- [Goal of the exercise]: Search the records for lines with the word "small" and copy each match.
Data to examine: Begin
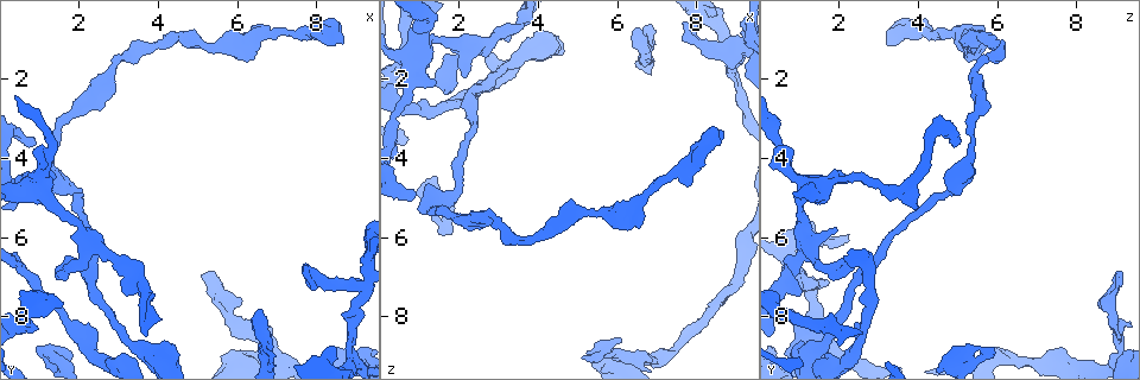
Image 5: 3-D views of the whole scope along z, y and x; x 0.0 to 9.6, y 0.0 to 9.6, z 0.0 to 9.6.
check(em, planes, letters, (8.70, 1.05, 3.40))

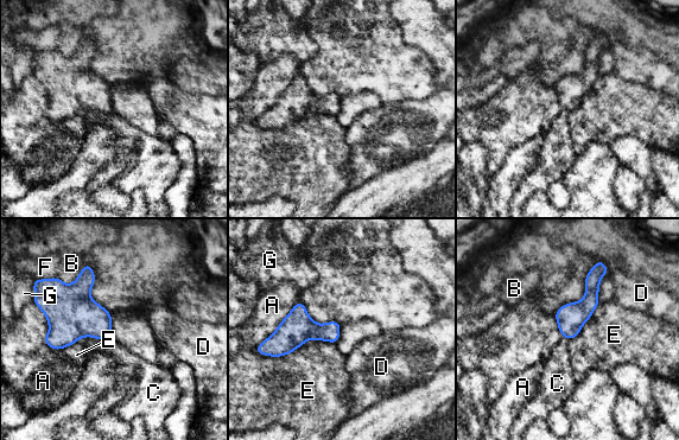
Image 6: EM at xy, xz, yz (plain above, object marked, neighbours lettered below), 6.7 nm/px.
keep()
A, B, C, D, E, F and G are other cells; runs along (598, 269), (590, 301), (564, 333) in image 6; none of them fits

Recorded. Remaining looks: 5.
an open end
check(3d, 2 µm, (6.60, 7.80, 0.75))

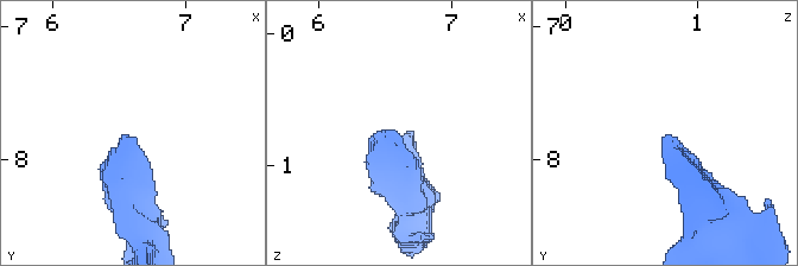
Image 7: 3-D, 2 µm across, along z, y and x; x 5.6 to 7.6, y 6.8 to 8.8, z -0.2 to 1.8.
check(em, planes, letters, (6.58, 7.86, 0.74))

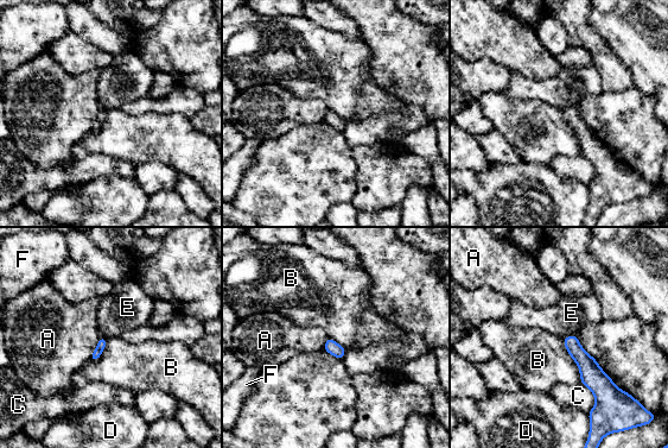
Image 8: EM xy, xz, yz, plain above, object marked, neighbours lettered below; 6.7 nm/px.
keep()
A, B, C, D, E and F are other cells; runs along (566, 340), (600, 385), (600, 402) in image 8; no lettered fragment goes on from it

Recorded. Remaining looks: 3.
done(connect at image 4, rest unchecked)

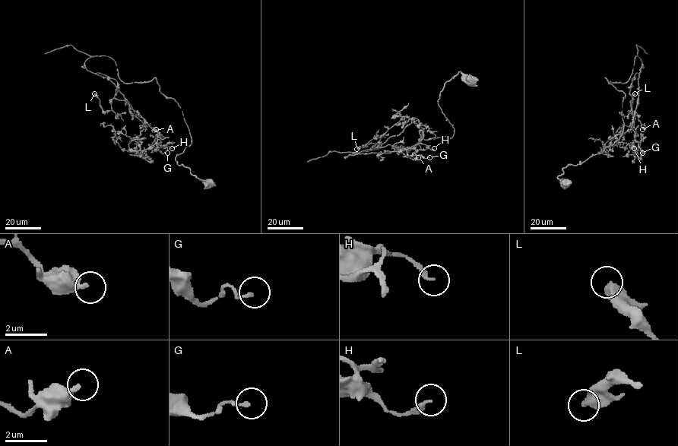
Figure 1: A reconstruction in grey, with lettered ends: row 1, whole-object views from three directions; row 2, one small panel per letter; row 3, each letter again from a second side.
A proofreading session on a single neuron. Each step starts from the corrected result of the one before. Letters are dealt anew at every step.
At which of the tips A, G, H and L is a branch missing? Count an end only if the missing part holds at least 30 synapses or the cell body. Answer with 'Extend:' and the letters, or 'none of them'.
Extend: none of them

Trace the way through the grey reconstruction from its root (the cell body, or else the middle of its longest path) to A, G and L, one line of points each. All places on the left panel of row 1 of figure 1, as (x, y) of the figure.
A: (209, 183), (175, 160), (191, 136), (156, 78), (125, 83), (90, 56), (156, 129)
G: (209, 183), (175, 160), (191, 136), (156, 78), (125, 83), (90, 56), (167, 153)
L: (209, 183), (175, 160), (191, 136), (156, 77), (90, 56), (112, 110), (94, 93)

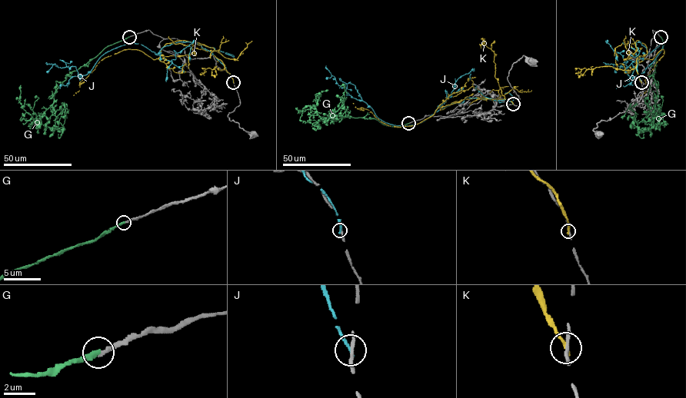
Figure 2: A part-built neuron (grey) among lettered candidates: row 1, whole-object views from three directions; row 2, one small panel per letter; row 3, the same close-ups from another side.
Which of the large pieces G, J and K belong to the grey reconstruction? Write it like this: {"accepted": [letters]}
Data to examine: End
- [The answer]:
Figure 1: A reconstruction in grey, with lettered ends: row 1, whole-object views from three directions; row 2, one small panel per letter; row 3, each letter again from a second side.
Figure 2: A part-built neuron (grey) among lettered candidates: row 1, whole-object views from three directions; row 2, one small panel per letter; row 3, the same close-ups from another side.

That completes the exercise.